*YOUR INSTRUCTIONS:*
Reproduce word for word the lines between those holding "Programme Specification (Undergraduate)" and "APL will not", inclusive, and nothing else from the data below.

*Stored data entries:*
□ □ □ □ □
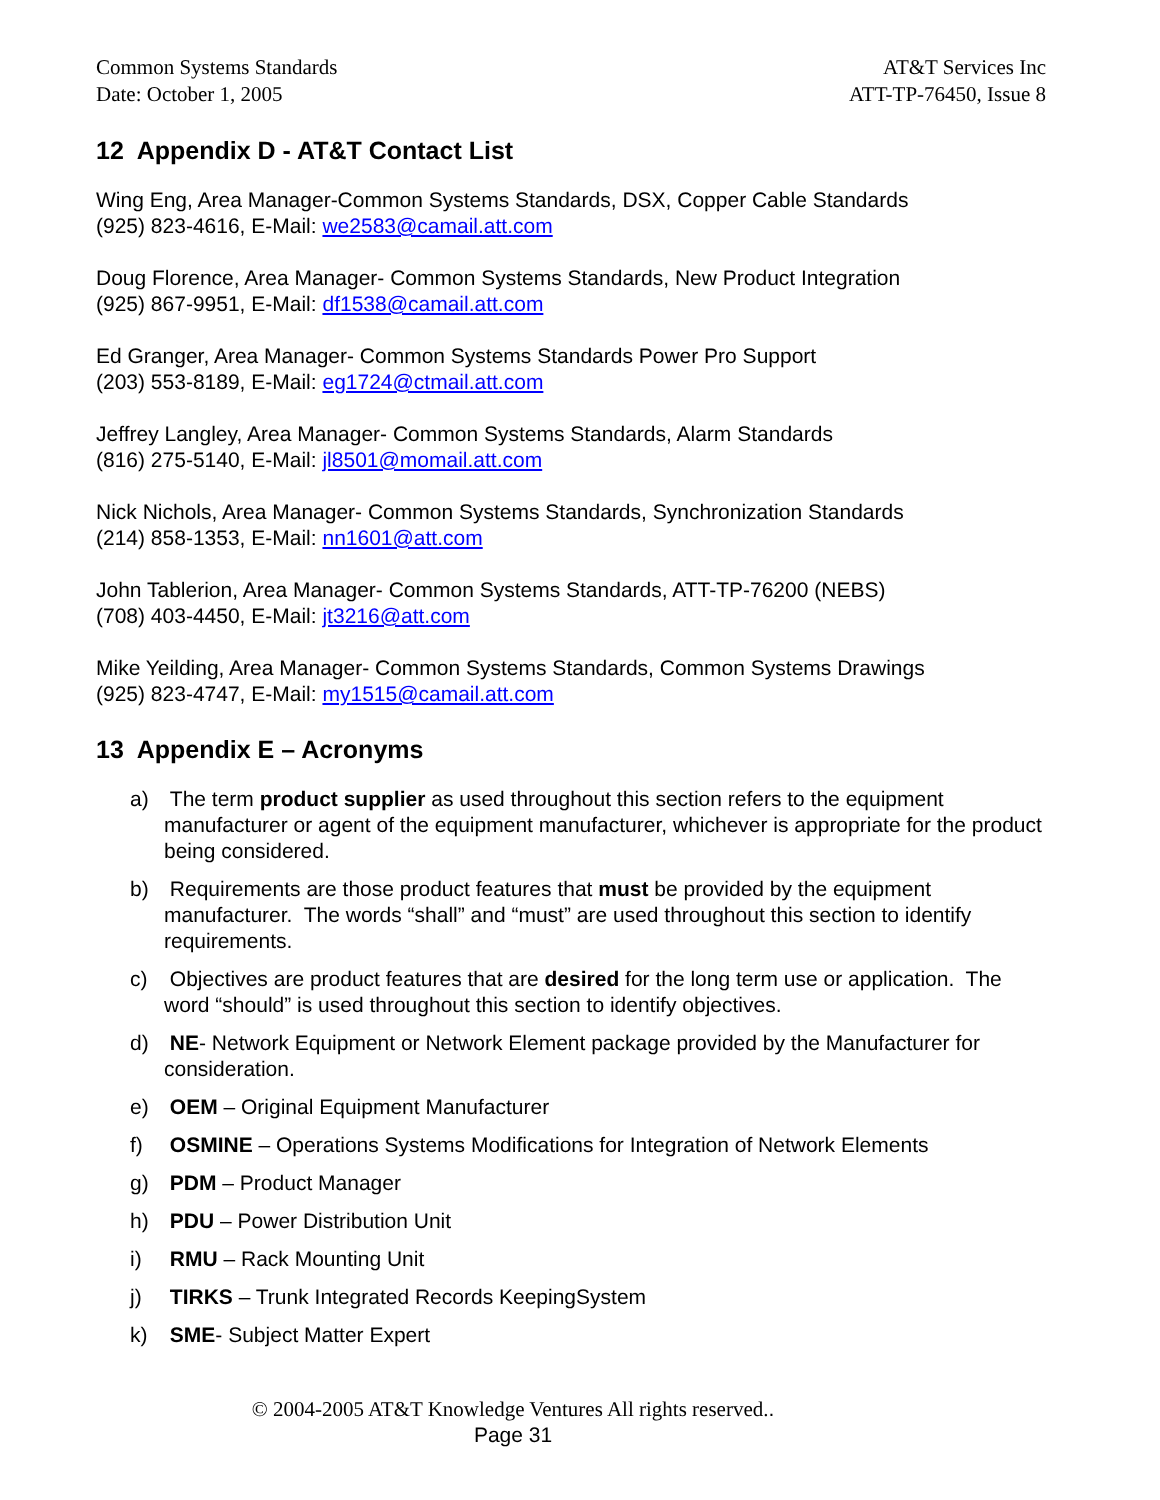Common Systems Standards
Date: October 1, 2005
AT&T Services Inc
ATT-TP-76450, Issue 8
12 Appendix D - AT&T Contact List
Wing Eng, Area Manager-Common Systems Standards, DSX, Copper Cable Standards
(925) 823-4616, E-Mail: we2583@camail.att.com
Doug Florence, Area Manager- Common Systems Standards, New Product Integration
(925) 867-9951, E-Mail: df1538@camail.att.com
Ed Granger, Area Manager- Common Systems Standards Power Pro Support
(203) 553-8189, E-Mail: eg1724@ctmail.att.com
Jeffrey Langley, Area Manager- Common Systems Standards, Alarm Standards
(816) 275-5140, E-Mail: jl8501@momail.att.com
Nick Nichols, Area Manager- Common Systems Standards, Synchronization Standards
(214) 858-1353, E-Mail: nn1601@att.com
John Tablerion, Area Manager- Common Systems Standards, ATT-TP-76200 (NEBS)
(708) 403-4450, E-Mail: jt3216@att.com
Mike Yeilding, Area Manager- Common Systems Standards, Common Systems Drawings
(925) 823-4747, E-Mail: my1515@camail.att.com
13 Appendix E – Acronyms
a) The term product supplier as used throughout this section refers to the equipment manufacturer or agent of the equipment manufacturer, whichever is appropriate for the product being considered.
b) Requirements are those product features that must be provided by the equipment manufacturer. The words “shall” and “must” are used throughout this section to identify requirements.
c) Objectives are product features that are desired for the long term use or application. The word “should” is used throughout this section to identify objectives.
d) NE- Network Equipment or Network Element package provided by the Manufacturer for consideration.
e) OEM – Original Equipment Manufacturer
f) OSMINE – Operations Systems Modifications for Integration of Network Elements
g) PDM – Product Manager
h) PDU – Power Distribution Unit
i) RMU – Rack Mounting Unit
j) TIRKS – Trunk Integrated Records KeepingSystem
k) SME- Subject Matter Expert
© 2004-2005 AT&T Knowledge Ventures All rights reserved..
Page 31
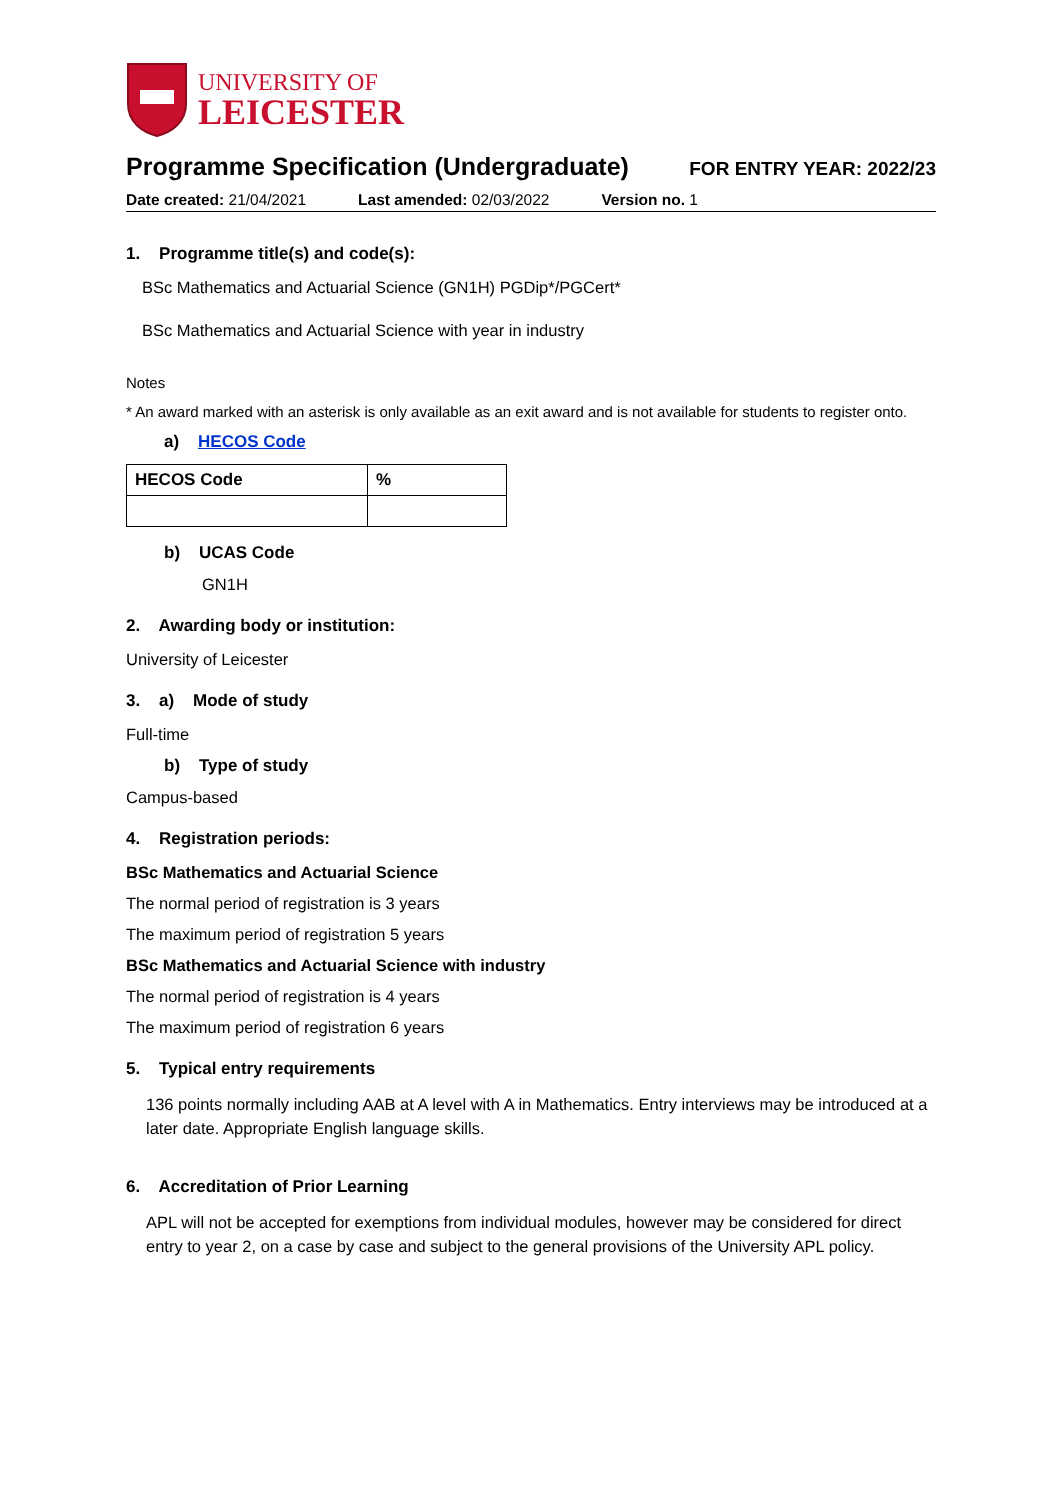UNIVERSITY OF
LEICESTER
Programme Specification (Undergraduate) FOR ENTRY YEAR: 2022/23
Date created: 21/04/2021 Last amended: 02/03/2022 Version no. 1
1. Programme title(s) and code(s):
BSc Mathematics and Actuarial Science (GN1H) PGDip*/PGCert*
BSc Mathematics and Actuarial Science with year in industry
Notes
* An award marked with an asterisk is only available as an exit award and is not available for students to register onto.
a) HECOS Code
| HECOS Code | % |
| --- | --- |
b) UCAS Code
GN1H
2. Awarding body or institution:
University of Leicester
3. a) Mode of study
Full-time
b) Type of study
Campus-based
4. Registration periods:
BSc Mathematics and Actuarial Science
The normal period of registration is 3 years
The maximum period of registration 5 years
BSc Mathematics and Actuarial Science with industry
The normal period of registration is 4 years
The maximum period of registration 6 years
5. Typical entry requirements
136 points normally including AAB at A level with A in Mathematics. Entry interviews may be introduced at a later date. Appropriate English language skills.
6. Accreditation of Prior Learning
APL will not be accepted for exemptions from individual modules, however may be considered for direct entry to year 2, on a case by case and subject to the general provisions of the University APL policy.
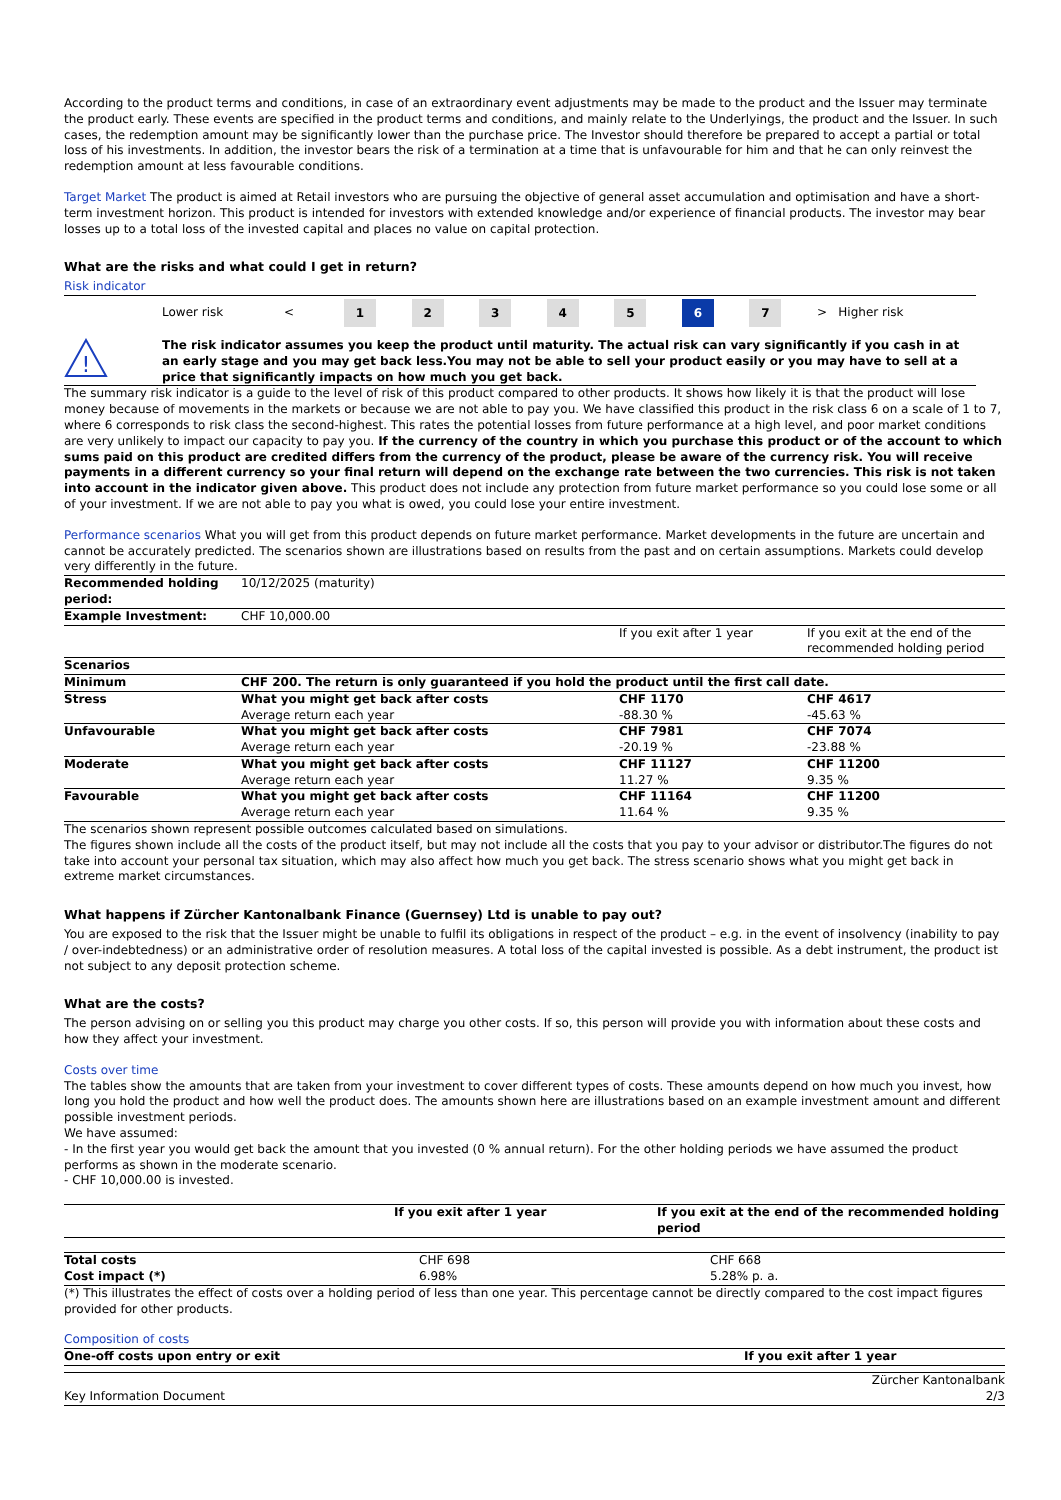According to the product terms and conditions, in case of an extraordinary event adjustments may be made to the product and the Issuer may terminate the product early. These events are specified in the product terms and conditions, and mainly relate to the Underlyings, the product and the Issuer. In such cases, the redemption amount may be significantly lower than the purchase price. The Investor should therefore be prepared to accept a partial or total loss of his investments. In addition, the investor bears the risk of a termination at a time that is unfavourable for him and that he can only reinvest the redemption amount at less favourable conditions.
Target Market The product is aimed at Retail investors who are pursuing the objective of general asset accumulation and optimisation and have a short-term investment horizon. This product is intended for investors with extended knowledge and/or experience of financial products. The investor may bear losses up to a total loss of the invested capital and places no value on capital protection.
What are the risks and what could I get in return?
Risk indicator
| | Lower risk | < | 1 | 2 | 3 | 4 | 5 | 6 | 7 | > | Higher risk |
!
The risk indicator assumes you keep the product until maturity. The actual risk can vary significantly if you cash in at an early stage and you may get back less.You may not be able to sell your product easily or you may have to sell at a price that significantly impacts on how much you get back.
The summary risk indicator is a guide to the level of risk of this product compared to other products. It shows how likely it is that the product will lose money because of movements in the markets or because we are not able to pay you. We have classified this product in the risk class 6 on a scale of 1 to 7, where 6 corresponds to risk class the second-highest. This rates the potential losses from future performance at a high level, and poor market conditions are very unlikely to impact our capacity to pay you. If the currency of the country in which you purchase this product or of the account to which sums paid on this product are credited differs from the currency of the product, please be aware of the currency risk. You will receive payments in a different currency so your final return will depend on the exchange rate between the two currencies. This risk is not taken into account in the indicator given above. This product does not include any protection from future market performance so you could lose some or all of your investment. If we are not able to pay you what is owed, you could lose your entire investment.
Performance scenarios What you will get from this product depends on future market performance. Market developments in the future are uncertain and cannot be accurately predicted. The scenarios shown are illustrations based on results from the past and on certain assumptions. Markets could develop very differently in the future.
| Recommended holding period: | 10/12/2025 (maturity) | | |
| Example Investment: | CHF 10,000.00 | | |
| | | If you exit after 1 year | If you exit at the end of the recommended holding period |
| Scenarios | | | |
| Minimum | CHF 200. The return is only guaranteed if you hold the product until the first call date. | | |
| Stress | What you might get back after costs Average return each year | CHF 1170 -88.30 % | CHF 4617 -45.63 % |
| Unfavourable | What you might get back after costs Average return each year | CHF 7981 -20.19 % | CHF 7074 -23.88 % |
| Moderate | What you might get back after costs Average return each year | CHF 11127 11.27 % | CHF 11200 9.35 % |
| Favourable | What you might get back after costs Average return each year | CHF 11164 11.64 % | CHF 11200 9.35 % |
The scenarios shown represent possible outcomes calculated based on simulations.
The figures shown include all the costs of the product itself, but may not include all the costs that you pay to your advisor or distributor.The figures do not take into account your personal tax situation, which may also affect how much you get back. The stress scenario shows what you might get back in extreme market circumstances.
What happens if Zürcher Kantonalbank Finance (Guernsey) Ltd is unable to pay out?
You are exposed to the risk that the Issuer might be unable to fulfil its obligations in respect of the product – e.g. in the event of insolvency (inability to pay / over-indebtedness) or an administrative order of resolution measures. A total loss of the capital invested is possible. As a debt instrument, the product ist not subject to any deposit protection scheme.
What are the costs?
The person advising on or selling you this product may charge you other costs. If so, this person will provide you with information about these costs and how they affect your investment.
Costs over time
The tables show the amounts that are taken from your investment to cover different types of costs. These amounts depend on how much you invest, how long you hold the product and how well the product does. The amounts shown here are illustrations based on an example investment amount and different possible investment periods.
We have assumed:
- In the first year you would get back the amount that you invested (0 % annual return). For the other holding periods we have assumed the product performs as shown in the moderate scenario.
- CHF 10,000.00 is invested.
| | If you exit after 1 year | If you exit at the end of the recommended holding period |
| Total costs | CHF 698 | CHF 668 |
| Cost impact (*) | 6.98% | 5.28% p. a. |
(*) This illustrates the effect of costs over a holding period of less than one year. This percentage cannot be directly compared to the cost impact figures provided for other products.
Composition of costs
| One-off costs upon entry or exit | If you exit after 1 year |
| --- | --- |
Key Information Document
Zürcher Kantonalbank
2/3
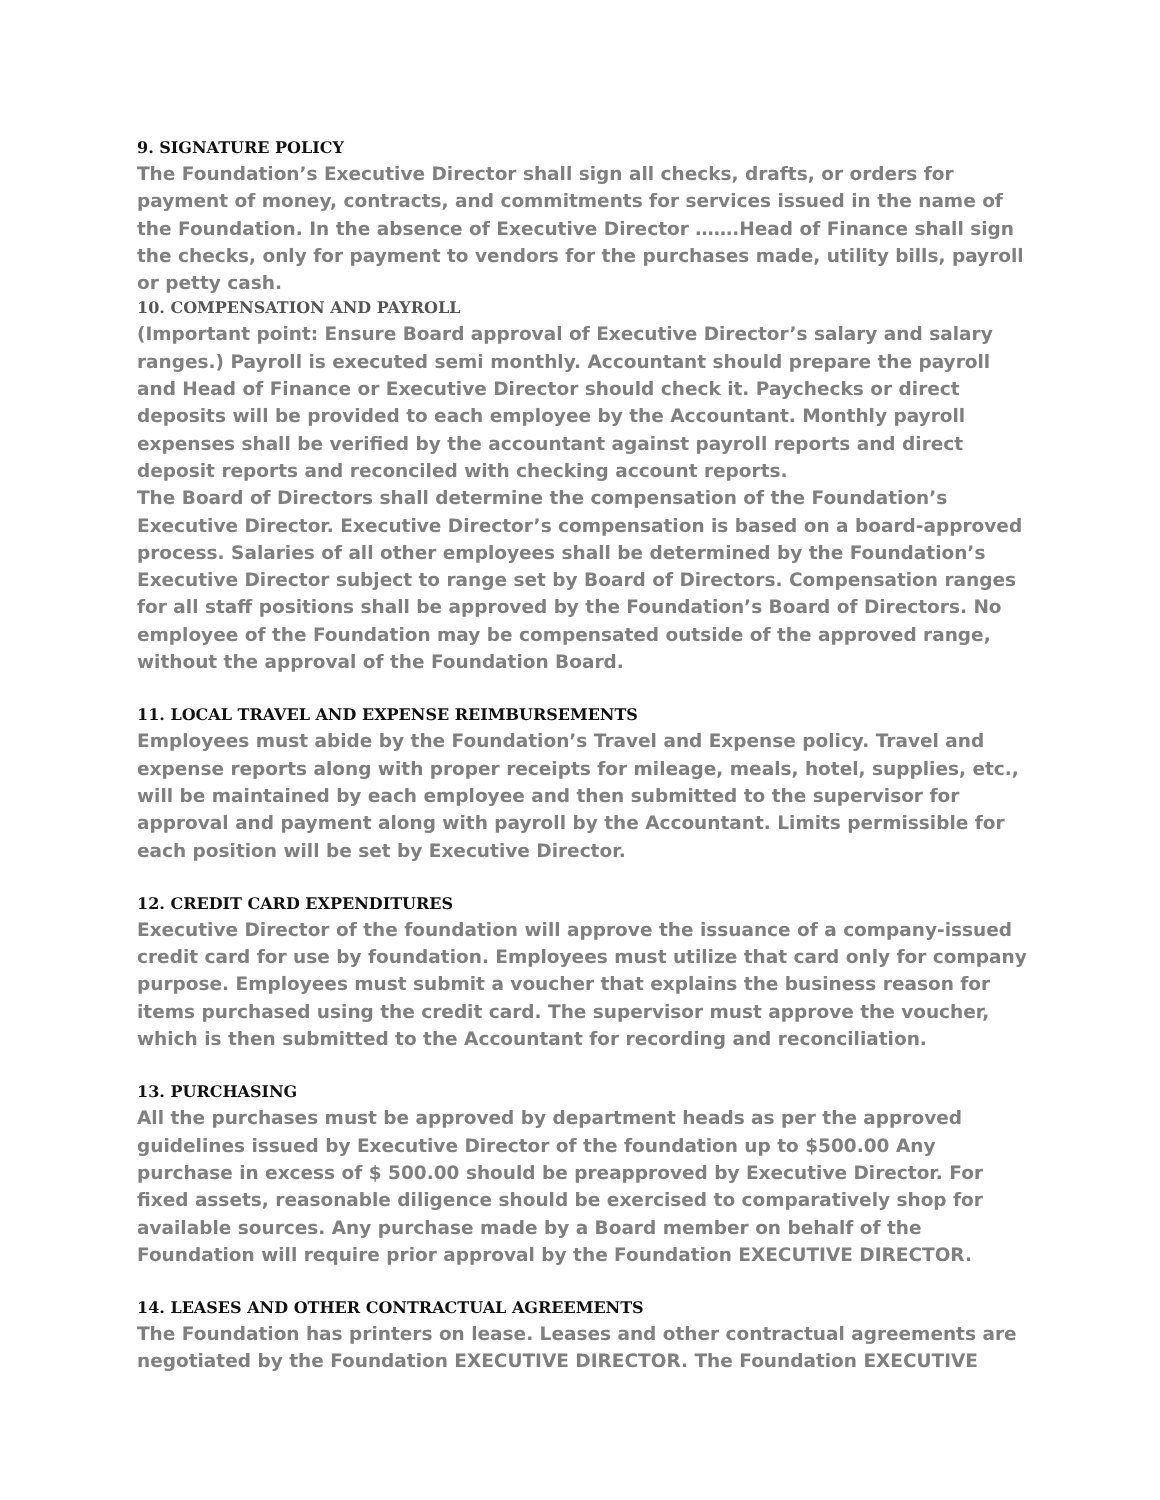9. SIGNATURE POLICY
The Foundation’s Executive Director shall sign all checks, drafts, or orders for payment of money, contracts, and commitments for services issued in the name of the Foundation. In the absence of Executive Director …….Head of Finance shall sign the checks, only for payment to vendors for the purchases made, utility bills, payroll or petty cash.
10. COMPENSATION AND PAYROLL
(Important point: Ensure Board approval of Executive Director’s salary and salary ranges.) Payroll is executed semi monthly. Accountant should prepare the payroll and Head of Finance or Executive Director should check it. Paychecks or direct deposits will be provided to each employee by the Accountant. Monthly payroll expenses shall be verified by the accountant against payroll reports and direct deposit reports and reconciled with checking account reports.
The Board of Directors shall determine the compensation of the Foundation’s Executive Director. Executive Director’s compensation is based on a board-approved process. Salaries of all other employees shall be determined by the Foundation’s Executive Director subject to range set by Board of Directors. Compensation ranges for all staff positions shall be approved by the Foundation’s Board of Directors. No employee of the Foundation may be compensated outside of the approved range, without the approval of the Foundation Board.
11. LOCAL TRAVEL AND EXPENSE REIMBURSEMENTS
Employees must abide by the Foundation’s Travel and Expense policy. Travel and expense reports along with proper receipts for mileage, meals, hotel, supplies, etc., will be maintained by each employee and then submitted to the supervisor for approval and payment along with payroll by the Accountant. Limits permissible for each position will be set by Executive Director.
12. CREDIT CARD EXPENDITURES
Executive Director of the foundation will approve the issuance of a company-issued credit card for use by foundation. Employees must utilize that card only for company purpose. Employees must submit a voucher that explains the business reason for items purchased using the credit card. The supervisor must approve the voucher, which is then submitted to the Accountant for recording and reconciliation.
13. PURCHASING
All the purchases must be approved by department heads as per the approved guidelines issued by Executive Director of the foundation up to $500.00 Any purchase in excess of $ 500.00 should be preapproved by Executive Director. For fixed assets, reasonable diligence should be exercised to comparatively shop for available sources. Any purchase made by a Board member on behalf of the Foundation will require prior approval by the Foundation EXECUTIVE DIRECTOR.
14. LEASES AND OTHER CONTRACTUAL AGREEMENTS
The Foundation has printers on lease. Leases and other contractual agreements are negotiated by the Foundation EXECUTIVE DIRECTOR. The Foundation EXECUTIVE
□ □ □ □ □
*ANSWER BOX:*
Programme Specification (Undergraduate) FOR ENTRY YEAR: 2022/23
Date created: 21/04/2021 Last amended: 02/03/2022 Version no. 1
1. Programme title(s) and code(s):
BSc Mathematics and Actuarial Science (GN1H) PGDip*/PGCert*
BSc Mathematics and Actuarial Science with year in industry
Notes
* An award marked with an asterisk is only available as an exit award and is not available for students to register onto.
a) HECOS Code
| HECOS Code | % |
| --- | --- |
b) UCAS Code
GN1H
2. Awarding body or institution:
University of Leicester
3. a) Mode of study
Full-time
b) Type of study
Campus-based
4. Registration periods:
BSc Mathematics and Actuarial Science
The normal period of registration is 3 years
The maximum period of registration 5 years
BSc Mathematics and Actuarial Science with industry
The normal period of registration is 4 years
The maximum period of registration 6 years
5. Typical entry requirements
136 points normally including AAB at A level with A in Mathematics. Entry interviews may be introduced at a later date. Appropriate English language skills.
6. Accreditation of Prior Learning
APL will not be accepted for exemptions from individual modules, however may be considered for direct entry to year 2, on a case by case and subject to the general provisions of the University APL policy.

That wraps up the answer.